CVE-2025-8090 identifies a null pointer dereference vulnerability classified under CWE-476 in the MsgRegisterEvent() system call within the QNX Neutrino Kernel, part of BlackBerry's QNX Software Development Platform (SDP) versions 7.0 and 7.1 and QNX OS for Safety versions 2.0 through 2.2. The vulnerability arises when the kernel attempts to access a null pointer during event registration, leading to a kernel panic or crash. An attacker with local access and the ability to execute code can trigger this condition, causing a denial of service by crashing the kernel and potentially requiring a system reboot. The vulnerability does not allow for privilege escalation, data leakage, or code execution beyond the initial local access but disrupts system availability. The CVSS v3.1 base score is 6.2, reflecting medium severity, with attack vector as local (AV:L), low attack complexity (AC:L), no privileges required (PR:N), no user interaction (UI:N), unchanged scope (S:U), no impact on confidentiality or integrity (C:N, I:N), and high impact on availability (A:H). There are no known exploits in the wild, and no patches have been released at the time of publication. This vulnerability is particularly relevant for embedded systems and safety-critical environments where QNX is deployed, such as automotive infotainment, industrial control systems, and medical devices. The lack of remote exploitability limits the attack surface but does not eliminate risk in environments where local access is possible. The vulnerability underscores the importance of robust access controls and monitoring in systems running QNX SDP.

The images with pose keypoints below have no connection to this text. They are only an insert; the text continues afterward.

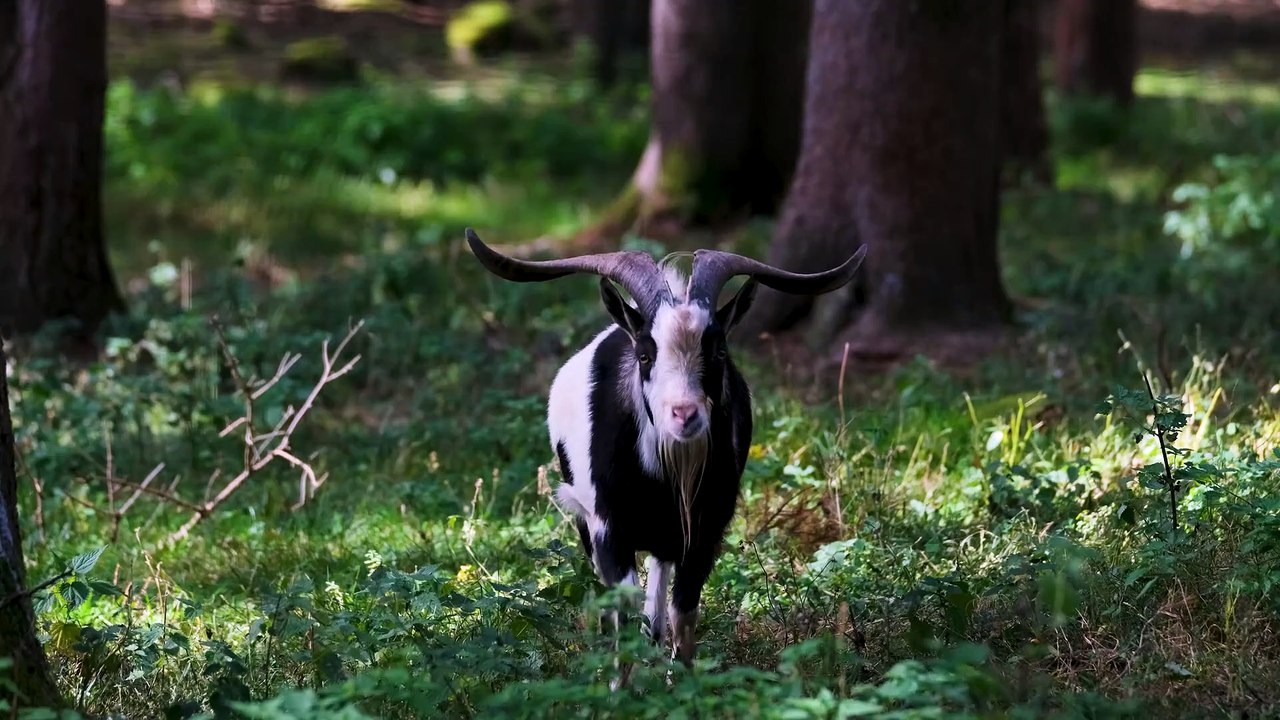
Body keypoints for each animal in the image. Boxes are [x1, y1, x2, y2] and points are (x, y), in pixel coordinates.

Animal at [465, 228, 866, 672]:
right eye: (645, 355)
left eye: (718, 351)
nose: (684, 414)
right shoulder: (608, 528)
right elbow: (623, 614)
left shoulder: (704, 531)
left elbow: (682, 612)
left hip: (666, 540)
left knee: (656, 606)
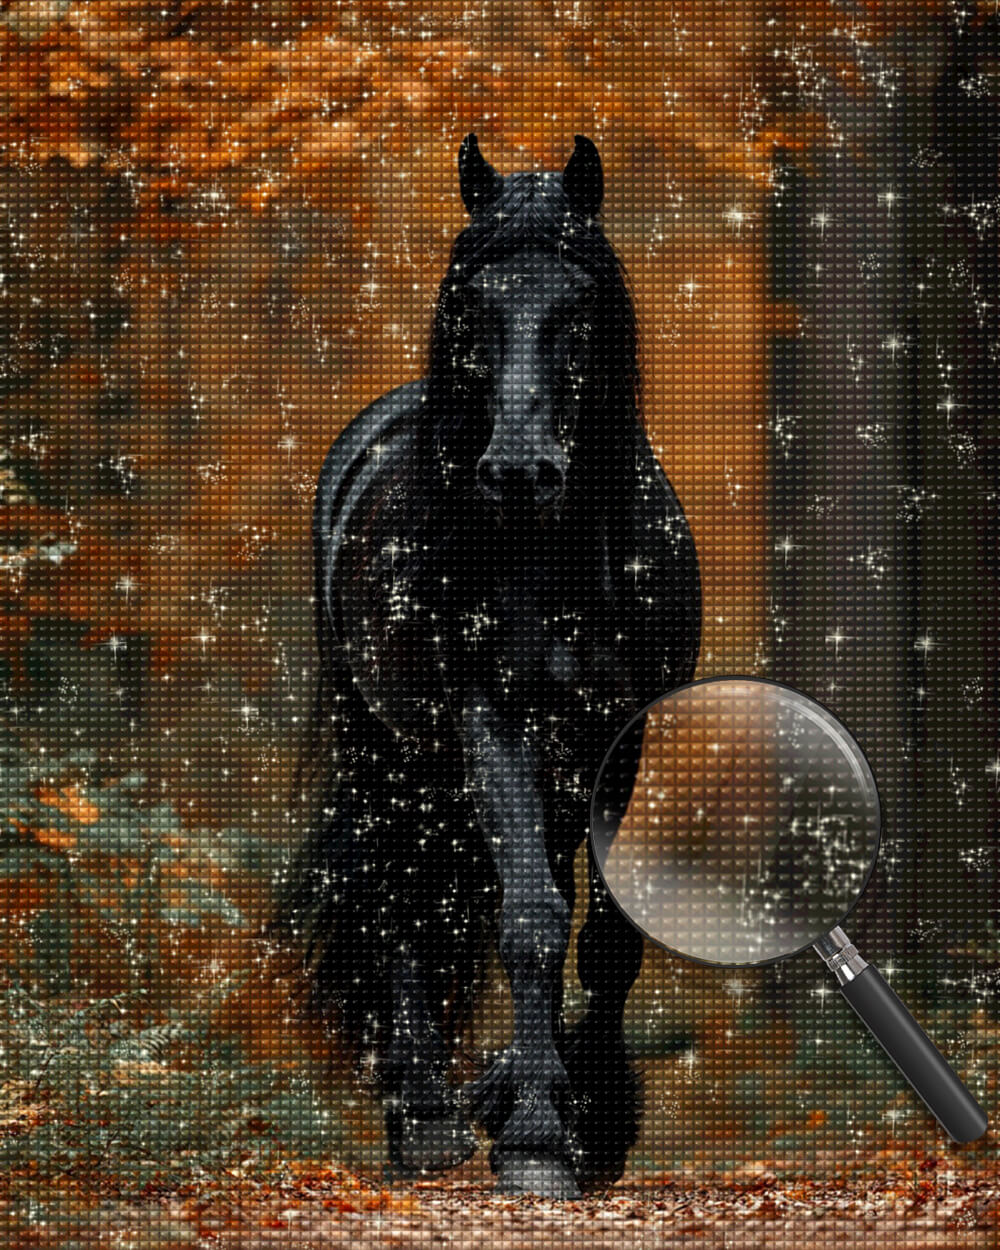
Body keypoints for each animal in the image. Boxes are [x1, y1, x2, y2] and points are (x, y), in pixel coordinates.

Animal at [266, 133, 701, 1199]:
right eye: (471, 305)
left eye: (576, 308)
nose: (516, 471)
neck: (557, 557)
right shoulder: (488, 722)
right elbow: (531, 920)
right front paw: (539, 1136)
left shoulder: (614, 738)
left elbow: (604, 935)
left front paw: (588, 1123)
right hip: (392, 756)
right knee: (396, 900)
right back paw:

The primary impact of CVE-2025-8090 is a denial of service condition caused by a kernel crash, which can disrupt operations of embedded and safety-critical systems running QNX SDP. For European organizations, especially those in automotive manufacturing, industrial automation, and critical infrastructure sectors that rely on QNX for real-time operating system capabilities, this could lead to operational downtime, safety risks, and potential financial losses. Systems affected may include vehicle infotainment units, industrial controllers, medical devices, and other embedded platforms. The inability to maintain system availability could affect production lines, transportation systems, or healthcare services. Although the vulnerability does not compromise data confidentiality or integrity, the loss of availability in safety-critical environments could have severe consequences. The requirement for local access limits the threat to insiders or attackers who have already breached perimeter defenses, but once inside, the attacker could cause significant disruption. The absence of known exploits reduces immediate risk but does not preclude future exploitation attempts.

To mitigate CVE-2025-8090, organizations should implement strict access controls to limit local access to systems running QNX SDP, including physical security measures and network segmentation to prevent unauthorized lateral movement. Monitoring and alerting for kernel crashes and abnormal system behavior can provide early warning of exploitation attempts. Employing host-based intrusion detection systems tailored for embedded environments may help detect suspicious activity. Organizations should prepare for rapid deployment of patches once BlackBerry releases updates addressing this vulnerability. In the interim, consider applying vendor-recommended workarounds or disabling non-essential services that invoke MsgRegisterEvent() if feasible. Conduct thorough audits of user privileges and remove unnecessary local accounts to reduce the attack surface. For safety-critical systems, ensure fail-safe mechanisms and redundancy are in place to maintain operational continuity in case of a crash. Regularly update and test incident response plans to handle potential denial of service events caused by this vulnerability.